Eles identificaram que as propostas sugerem punições para quem cria, compartilha, divulga, transmite ou patrocina fake news. Há vários problemas nesses PLs. Os pesquisadores destacam que alguns projetos apresentam punições contra comportamentos definidos de forma excessivamente ampla.

É o caso do projeto de lei 8592/2017, que pretende punir quem compartilhar “informação falsa ou prejudicialmente incompleta, sabendo ou devendo saber que o são”. Imagine o trabalho para definir o que alguém deveria saber que é falso. Esse não é o único problema das propostas: reportagem da Agência Pública encontrou informações falsas dentro dos próprios projetos contra fake news.

Como já vimos nos módulos anteriores do curso, se não forem debatidas com cuidado, leis contra fake news podem ser usadas para cercear a liberdade de expressão.

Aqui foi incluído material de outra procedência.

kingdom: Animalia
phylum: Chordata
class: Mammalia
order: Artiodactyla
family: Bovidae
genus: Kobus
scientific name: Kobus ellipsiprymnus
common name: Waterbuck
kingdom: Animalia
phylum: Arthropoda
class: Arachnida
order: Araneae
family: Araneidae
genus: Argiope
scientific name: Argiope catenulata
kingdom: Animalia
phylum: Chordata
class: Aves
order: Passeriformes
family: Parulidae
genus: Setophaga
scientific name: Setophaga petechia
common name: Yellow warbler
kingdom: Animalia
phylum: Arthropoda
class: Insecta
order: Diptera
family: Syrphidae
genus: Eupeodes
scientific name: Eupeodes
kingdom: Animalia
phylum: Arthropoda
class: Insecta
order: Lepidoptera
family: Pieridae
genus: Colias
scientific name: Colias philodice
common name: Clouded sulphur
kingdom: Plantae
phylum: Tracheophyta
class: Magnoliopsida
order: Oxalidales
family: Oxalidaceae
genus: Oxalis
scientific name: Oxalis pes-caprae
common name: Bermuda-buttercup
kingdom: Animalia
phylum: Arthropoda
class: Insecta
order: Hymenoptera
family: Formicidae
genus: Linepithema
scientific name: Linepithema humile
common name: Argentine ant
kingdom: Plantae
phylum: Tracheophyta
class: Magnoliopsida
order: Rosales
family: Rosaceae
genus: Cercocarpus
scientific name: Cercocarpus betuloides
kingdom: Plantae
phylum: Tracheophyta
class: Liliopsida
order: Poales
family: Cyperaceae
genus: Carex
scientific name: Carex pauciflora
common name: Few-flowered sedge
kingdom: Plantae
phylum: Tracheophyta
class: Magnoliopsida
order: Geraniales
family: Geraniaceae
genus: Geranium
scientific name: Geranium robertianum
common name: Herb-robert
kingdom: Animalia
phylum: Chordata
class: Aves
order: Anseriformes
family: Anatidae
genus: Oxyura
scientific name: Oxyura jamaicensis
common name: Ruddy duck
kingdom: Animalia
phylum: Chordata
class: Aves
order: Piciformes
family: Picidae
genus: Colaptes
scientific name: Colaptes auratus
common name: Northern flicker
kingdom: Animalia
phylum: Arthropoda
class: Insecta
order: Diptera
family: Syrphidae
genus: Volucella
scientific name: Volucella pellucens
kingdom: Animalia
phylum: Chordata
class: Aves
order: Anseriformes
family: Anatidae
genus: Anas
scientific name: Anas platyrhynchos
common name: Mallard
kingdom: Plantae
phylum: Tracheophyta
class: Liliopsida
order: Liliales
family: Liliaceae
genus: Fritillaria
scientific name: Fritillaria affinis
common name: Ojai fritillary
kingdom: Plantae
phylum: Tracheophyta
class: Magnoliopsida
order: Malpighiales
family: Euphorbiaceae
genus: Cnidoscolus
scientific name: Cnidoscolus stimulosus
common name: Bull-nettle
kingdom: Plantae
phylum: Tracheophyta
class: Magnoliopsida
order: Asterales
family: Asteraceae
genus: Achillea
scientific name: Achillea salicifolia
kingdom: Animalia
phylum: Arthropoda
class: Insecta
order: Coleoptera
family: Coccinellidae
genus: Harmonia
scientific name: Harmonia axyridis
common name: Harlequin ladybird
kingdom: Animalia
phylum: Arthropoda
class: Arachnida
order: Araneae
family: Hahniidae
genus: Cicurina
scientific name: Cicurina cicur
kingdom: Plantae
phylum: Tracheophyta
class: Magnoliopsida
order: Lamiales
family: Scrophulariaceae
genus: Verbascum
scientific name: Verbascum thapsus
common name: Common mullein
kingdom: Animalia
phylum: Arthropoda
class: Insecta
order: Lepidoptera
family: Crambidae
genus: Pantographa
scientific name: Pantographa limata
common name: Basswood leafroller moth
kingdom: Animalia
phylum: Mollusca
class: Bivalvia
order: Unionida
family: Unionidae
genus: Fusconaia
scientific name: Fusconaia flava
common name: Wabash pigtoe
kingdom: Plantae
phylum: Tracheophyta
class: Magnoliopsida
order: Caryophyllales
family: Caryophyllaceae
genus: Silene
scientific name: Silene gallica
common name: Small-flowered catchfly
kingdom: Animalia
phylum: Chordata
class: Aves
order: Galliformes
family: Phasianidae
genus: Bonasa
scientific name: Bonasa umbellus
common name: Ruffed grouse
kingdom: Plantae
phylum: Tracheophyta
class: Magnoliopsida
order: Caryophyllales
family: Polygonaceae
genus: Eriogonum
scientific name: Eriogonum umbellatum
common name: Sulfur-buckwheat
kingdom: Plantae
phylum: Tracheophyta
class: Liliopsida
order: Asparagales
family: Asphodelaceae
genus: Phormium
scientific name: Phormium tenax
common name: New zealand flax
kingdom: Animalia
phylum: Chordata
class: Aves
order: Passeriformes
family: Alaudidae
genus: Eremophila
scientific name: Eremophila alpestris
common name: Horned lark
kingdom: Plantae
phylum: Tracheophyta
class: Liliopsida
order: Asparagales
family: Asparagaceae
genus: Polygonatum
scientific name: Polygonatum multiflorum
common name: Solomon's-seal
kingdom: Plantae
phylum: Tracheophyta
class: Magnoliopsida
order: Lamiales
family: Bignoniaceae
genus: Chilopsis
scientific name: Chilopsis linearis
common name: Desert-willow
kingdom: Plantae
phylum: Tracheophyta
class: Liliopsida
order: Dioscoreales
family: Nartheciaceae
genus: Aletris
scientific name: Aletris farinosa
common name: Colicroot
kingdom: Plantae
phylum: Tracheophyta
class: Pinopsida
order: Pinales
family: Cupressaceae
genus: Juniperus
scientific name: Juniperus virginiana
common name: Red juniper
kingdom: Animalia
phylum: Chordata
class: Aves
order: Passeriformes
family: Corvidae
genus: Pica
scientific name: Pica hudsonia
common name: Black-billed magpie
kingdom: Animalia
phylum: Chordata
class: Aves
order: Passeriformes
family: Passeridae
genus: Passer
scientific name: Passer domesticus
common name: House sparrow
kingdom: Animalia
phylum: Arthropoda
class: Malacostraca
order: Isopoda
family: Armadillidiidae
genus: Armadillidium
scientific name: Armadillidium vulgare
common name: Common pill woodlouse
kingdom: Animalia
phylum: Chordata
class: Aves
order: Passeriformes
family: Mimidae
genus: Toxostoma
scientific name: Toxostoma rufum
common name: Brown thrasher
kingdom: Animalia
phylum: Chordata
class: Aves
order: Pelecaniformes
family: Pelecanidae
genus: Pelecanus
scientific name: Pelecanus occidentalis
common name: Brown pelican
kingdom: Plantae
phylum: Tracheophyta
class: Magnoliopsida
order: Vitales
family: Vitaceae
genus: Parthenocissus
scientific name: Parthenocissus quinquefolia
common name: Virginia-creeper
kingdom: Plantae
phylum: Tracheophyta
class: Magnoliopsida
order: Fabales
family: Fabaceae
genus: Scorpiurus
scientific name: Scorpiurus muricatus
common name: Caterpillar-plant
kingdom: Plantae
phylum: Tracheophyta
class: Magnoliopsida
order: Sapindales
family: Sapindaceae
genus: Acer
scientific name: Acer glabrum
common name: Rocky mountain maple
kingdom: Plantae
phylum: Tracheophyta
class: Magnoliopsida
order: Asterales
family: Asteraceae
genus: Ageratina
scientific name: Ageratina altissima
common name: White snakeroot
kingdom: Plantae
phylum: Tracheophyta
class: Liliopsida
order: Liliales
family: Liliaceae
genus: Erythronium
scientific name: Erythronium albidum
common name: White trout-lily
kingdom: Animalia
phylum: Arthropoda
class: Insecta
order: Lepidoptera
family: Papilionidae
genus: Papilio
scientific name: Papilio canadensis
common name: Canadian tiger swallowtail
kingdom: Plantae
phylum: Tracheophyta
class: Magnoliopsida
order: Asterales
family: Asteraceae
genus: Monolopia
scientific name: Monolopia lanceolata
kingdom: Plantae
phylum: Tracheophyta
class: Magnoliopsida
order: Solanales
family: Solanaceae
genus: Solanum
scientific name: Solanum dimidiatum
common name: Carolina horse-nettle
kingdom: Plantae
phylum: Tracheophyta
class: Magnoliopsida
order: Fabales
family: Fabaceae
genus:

A maioria dessas propostas pode acabar nunca sendo aprovada. Mas um desses projetos, o PL 2630 chegou a ser aprovado no Senado, em 2020. Com o apelido de “PL das fake news”, ele criaria a “Lei Brasileira de Liberdade, Responsabilidade e Transparência na Internet”. Depois de muitas críticas, alguns pontos polêmicos foram abandonados, como o registro de identidade obrigatório para todos os usuários, o que poderia acabar com a privacidade online.

Nova versão desse projeto procura remover contas falsas e robôs que se fazem passar por usuários comuns, além de punir quem utiliza disparo em massa de conteúdos por redes de mensagem – o que já é proibido durante o período eleitoral desde 2019.

Ainda assim, essa proposta continua sendo vista com cautela por quem vê no projeto um potencial ameaça à privacidade ou à liberdade de expressão na rede.

Como a experiência de outros países já mostrou antes, é melhor tomar cuidado com as leis que criamos. Leis mal formuladas podem acabar criando problemas ainda maiores do que originalmente procurávamos combater.